Vous avez dit « pédagogie institutionnelle » ?Clés pour comprendre

7 octobre 2011

Des classes qui coopèrent via des projets communs, des heures de cours gérées collectivement entre étudiants et profs à travers les institutions de la classe coopérative. Une autonomie et un champ de participation hors du commun. Jacques Cornet, enseignant à l’HELMo Sainte-Croix (Liège), nous parle de la « pédagogie institutionnelle ».

Vous prônez et appliquez la « pédagogie institutionnelle ». De quoi s’agit-il concrètement ?

La pédagogie institutionnelle a été inventée dans les années 60 par Fernand Oury. Elle vise à créer et faire respecter des règles de vie dans la classe ou à l’école, via des « institutions ».

C’est une vaste question… D’abord la classe institutionnelle est une classe où il y a une loi, c’est une classe régulée. C’est déjà pas si banal d’avoir une classe où il y a une loi et donc des interdits. Il y a des droits et devoirs définis, qu’on affiche notamment sur la porte d’entrée. Le premier principe est l’obligation de travail. Ici on est là pour apprendre. Déjà annoncer ça c’est énorme. Ca veut dire qu’il n’est pas question d’y faire autre chose, on est obligé de travailler. Ca veut dire aussi qu’on a le droit de se tromper, de poser des questions, et si on se trompe, on a le droit à la bienveillance du maître. Le deuxième principe, c’est l’interdiction de nuire. Ici personne ne peut faire du tort à personne. A partir de ces deux grandes lois, tout peut se négocier, tout peut se décliner. C’est vrai que ça a l’air très banal mais si c’est annoncé et vécu comme tel dans la classe, c’est extrêmement structurant et apaisant pour la classe. Cette obligation de travailler n’est pas si évidente car dans beaucoup d’endroits on n’ose plus affirmer cette obligation. Et on est obligé de travailler au nom du collectif.
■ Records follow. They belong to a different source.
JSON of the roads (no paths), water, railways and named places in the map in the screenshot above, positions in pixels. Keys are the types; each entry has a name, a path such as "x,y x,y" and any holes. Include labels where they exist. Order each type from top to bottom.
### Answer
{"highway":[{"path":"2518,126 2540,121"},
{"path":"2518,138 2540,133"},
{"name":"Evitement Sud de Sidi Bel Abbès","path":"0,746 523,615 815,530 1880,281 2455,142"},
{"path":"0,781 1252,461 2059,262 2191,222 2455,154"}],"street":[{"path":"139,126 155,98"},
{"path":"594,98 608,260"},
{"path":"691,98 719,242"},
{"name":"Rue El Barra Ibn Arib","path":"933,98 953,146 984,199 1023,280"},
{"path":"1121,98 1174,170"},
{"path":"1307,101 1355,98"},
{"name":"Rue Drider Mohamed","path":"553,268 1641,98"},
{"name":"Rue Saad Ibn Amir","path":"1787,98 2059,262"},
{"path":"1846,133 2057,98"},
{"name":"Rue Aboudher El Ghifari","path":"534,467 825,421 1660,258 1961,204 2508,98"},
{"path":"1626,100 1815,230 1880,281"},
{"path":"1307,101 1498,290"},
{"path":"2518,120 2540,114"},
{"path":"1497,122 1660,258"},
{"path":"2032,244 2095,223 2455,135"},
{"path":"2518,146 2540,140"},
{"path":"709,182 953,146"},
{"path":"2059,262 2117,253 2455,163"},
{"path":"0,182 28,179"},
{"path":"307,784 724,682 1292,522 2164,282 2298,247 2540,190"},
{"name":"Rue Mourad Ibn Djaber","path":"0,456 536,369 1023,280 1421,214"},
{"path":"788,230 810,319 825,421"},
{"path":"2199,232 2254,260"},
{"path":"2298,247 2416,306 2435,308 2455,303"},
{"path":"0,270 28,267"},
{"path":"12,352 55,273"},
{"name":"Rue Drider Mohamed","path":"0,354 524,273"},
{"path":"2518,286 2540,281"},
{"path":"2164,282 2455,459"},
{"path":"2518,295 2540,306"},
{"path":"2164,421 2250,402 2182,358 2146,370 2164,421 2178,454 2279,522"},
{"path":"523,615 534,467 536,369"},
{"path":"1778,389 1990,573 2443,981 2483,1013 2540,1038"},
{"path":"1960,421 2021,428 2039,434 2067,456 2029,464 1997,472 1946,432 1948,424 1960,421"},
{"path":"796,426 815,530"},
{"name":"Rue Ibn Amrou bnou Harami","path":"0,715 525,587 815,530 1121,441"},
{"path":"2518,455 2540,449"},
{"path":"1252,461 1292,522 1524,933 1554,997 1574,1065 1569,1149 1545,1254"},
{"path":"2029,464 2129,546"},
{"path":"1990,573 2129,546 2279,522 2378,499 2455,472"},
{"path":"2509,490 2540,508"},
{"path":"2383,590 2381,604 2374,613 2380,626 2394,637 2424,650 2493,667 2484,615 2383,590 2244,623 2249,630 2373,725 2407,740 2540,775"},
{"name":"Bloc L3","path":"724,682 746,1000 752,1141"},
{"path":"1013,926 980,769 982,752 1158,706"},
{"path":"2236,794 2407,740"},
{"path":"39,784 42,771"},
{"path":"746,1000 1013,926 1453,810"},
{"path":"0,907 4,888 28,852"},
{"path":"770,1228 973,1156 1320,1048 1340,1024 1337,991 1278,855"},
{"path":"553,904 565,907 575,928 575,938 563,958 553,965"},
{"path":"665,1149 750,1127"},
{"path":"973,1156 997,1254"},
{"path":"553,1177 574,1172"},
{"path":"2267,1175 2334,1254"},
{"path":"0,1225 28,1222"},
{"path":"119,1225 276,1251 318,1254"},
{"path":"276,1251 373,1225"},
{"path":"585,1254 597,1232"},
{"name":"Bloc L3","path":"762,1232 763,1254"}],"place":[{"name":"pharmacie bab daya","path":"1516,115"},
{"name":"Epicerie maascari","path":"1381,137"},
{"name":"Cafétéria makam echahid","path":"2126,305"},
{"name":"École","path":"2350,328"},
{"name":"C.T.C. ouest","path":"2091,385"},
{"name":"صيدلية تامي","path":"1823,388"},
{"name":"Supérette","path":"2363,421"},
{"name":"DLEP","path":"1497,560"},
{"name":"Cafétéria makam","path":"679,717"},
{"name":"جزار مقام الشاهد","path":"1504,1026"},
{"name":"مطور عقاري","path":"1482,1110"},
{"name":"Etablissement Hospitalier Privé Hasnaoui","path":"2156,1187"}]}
Tout le monde doit travailler, ça fait partie de la condition humaine.
La pédagogie institutionnelle, c’est aussi une pédagogie du désir. L’obligation de travailler ne suffit pas, on va donc tout faire pour qu’il y ait un maximum de pièges à désir dans la classe. Autrement dit, tout faire pour que l’apprenant ait envie de travailler. On va trouver des manières de faire pour que le maître ne doive pas imposer le travail, même si la loi est là. Que ce ne soit pas le pouvoir du maître qui impose à l’enfant le travail. Et que ce ne soit pas non plus l’amour du maître qui pousse l’enfant au travail. On va donc essayer d’éviter l’imposition et la séduction. On est donc obligé de mettre en place des pièges à désir, c’est-à-dire des médiations, donc créer du tiers. Ce sont les « institutions » qui vont faire médiation dans la classe.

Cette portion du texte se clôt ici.